Lot 8
  • 8

A very rare Meissen group of a Chinese figure seated in an arbour circa 1725-30

Estimate
20,000 - 25,000 GBP
bidding is closed

Description

  • crossed swords mark in underglaze-blue to both,
modelled probably by Georg Fritzsche, the detachable, bearded figure wearing a turquoise robe reserved with iron-red phoenix device and holding a purple hat on his knee, seated in an elaborate pierced rockwork arbour heightened in enamels and applied with flowers and fruiting leafy branches

Provenance

Franz and Margarete Oppenheimer Collection;
Fritz Mannheimer Collection, Amsterdam;
Sold from the Mannheimer Collection by Fredrick Müller & Co., Amsterdam, 14th-21st October 1952, lot 369 - the figure only);
The Hon. Mrs. Nellie Ionides, Buxted Park, sold in these Rooms, 7th July 1964, lot 152 - the figure only (£900 to Newman & Newman);
Sold Galerie Koller, Zürich, 7-23 May 1981, lot 2978

Literature

Ludwig Schnorr von Carolsfeld, Katakog der Sammlung Dr. Franz Oppenheimer, no.30, pl.4;
Michael Newman, Die deutschen Porzellan-Manufakturen, vol.1, col.pl.III;
Rainer Rückert, "Alchemistische Symbolzeichen als Meißener Masse-, Former, Bossirer-, und Drehermarken im vierten Jahrzehnt des 18.Jahrhunderts", in Keramos, 151/January 1996, pp.57-108, ill.17

Catalogue Note

See Rückert (Literature below), pp.94ff. for a discussion of the early chinoiserie figures at Meissen. The only other published example of this figure is in the Untermyer Collection, Metropolitan Museum, New York, which is seated in a similar, higher, arbour (published by Y.Hackenbroch, Meissen and Other Continental Porcelain, Faience and Enamel in the Irwin Untermyer Collection, pl.13, fig.23.

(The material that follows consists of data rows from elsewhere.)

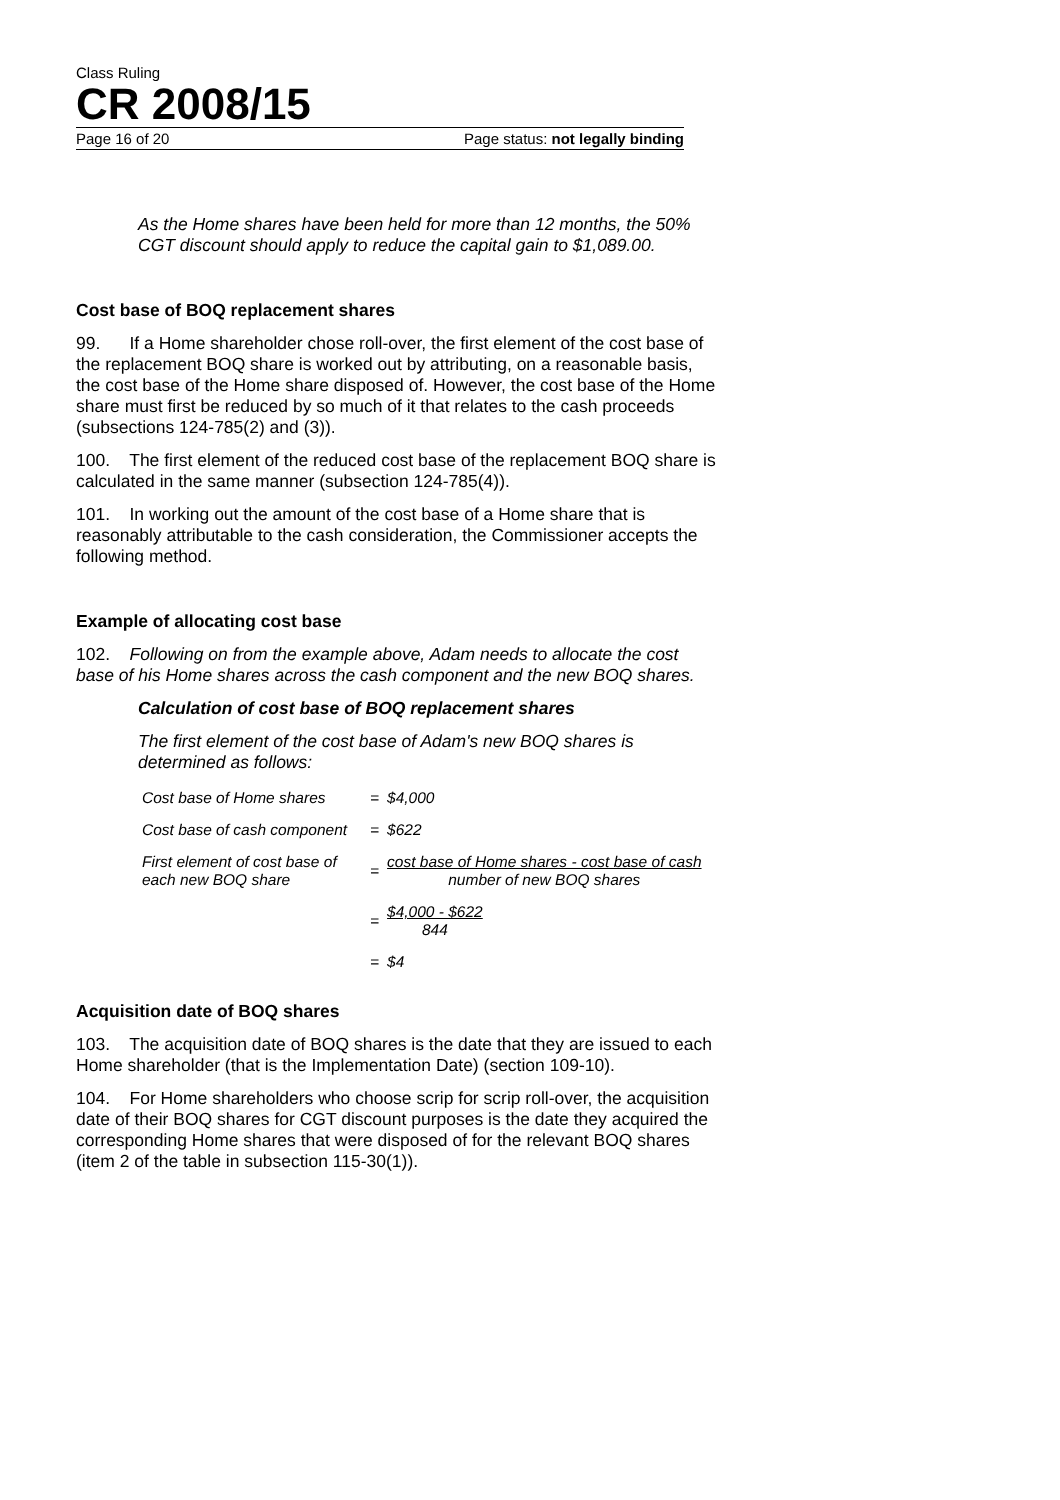Class Ruling
CR 2008/15
Page 16 of 20 Page status: not legally binding
As the Home shares have been held for more than 12 months, the 50% CGT discount should apply to reduce the capital gain to $1,089.00.
Cost base of BOQ replacement shares
99. If a Home shareholder chose roll-over, the first element of the cost base of the replacement BOQ share is worked out by attributing, on a reasonable basis, the cost base of the Home share disposed of. However, the cost base of the Home share must first be reduced by so much of it that relates to the cash proceeds (subsections 124-785(2) and (3)).
100. The first element of the reduced cost base of the replacement BOQ share is calculated in the same manner (subsection 124-785(4)).
101. In working out the amount of the cost base of a Home share that is reasonably attributable to the cash consideration, the Commissioner accepts the following method.
Example of allocating cost base
102. Following on from the example above, Adam needs to allocate the cost base of his Home shares across the cash component and the new BOQ shares.
Calculation of cost base of BOQ replacement shares
The first element of the cost base of Adam's new BOQ shares is determined as follows:
| Cost base of Home shares | = | $4,000 |
| Cost base of cash component | = | $622 |
| First element of cost base of each new BOQ share | = | cost base of Home shares - cost base of cash number of new BOQ shares |
| | = | $4,000 - $622 844 |
| | = | $4 |
Acquisition date of BOQ shares
103. The acquisition date of BOQ shares is the date that they are issued to each Home shareholder (that is the Implementation Date) (section 109-10).
104. For Home shareholders who choose scrip for scrip roll-over, the acquisition date of their BOQ shares for CGT discount purposes is the date they acquired the corresponding Home shares that were disposed of for the relevant BOQ shares (item 2 of the table in subsection 115-30(1)).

A variation of this arbour group with a different, slightly smaller seated Chinaman is known in four published examples: one, formerly in the Oppenheimer and Mannheimer collections, was sold in these Rooms from the Fribourg Collection, 25th June 1963, lot 6; another, formerly in the collections of Prince Liechtenstein, Robert von Hirsch and Mrs. Charles E. Dunlap, was sold in these Rooms, 25th June 1985, lot 233; another, formerly in the Oppenheimer and Mannheimer collections, was sold by Christie's London, 28th March 1977, lot 111; another is in the Pauls Collection, Basel, published by E.Pauls-Eisenbeiss, German Porcelain of the 18th Century, vol.I, p.74.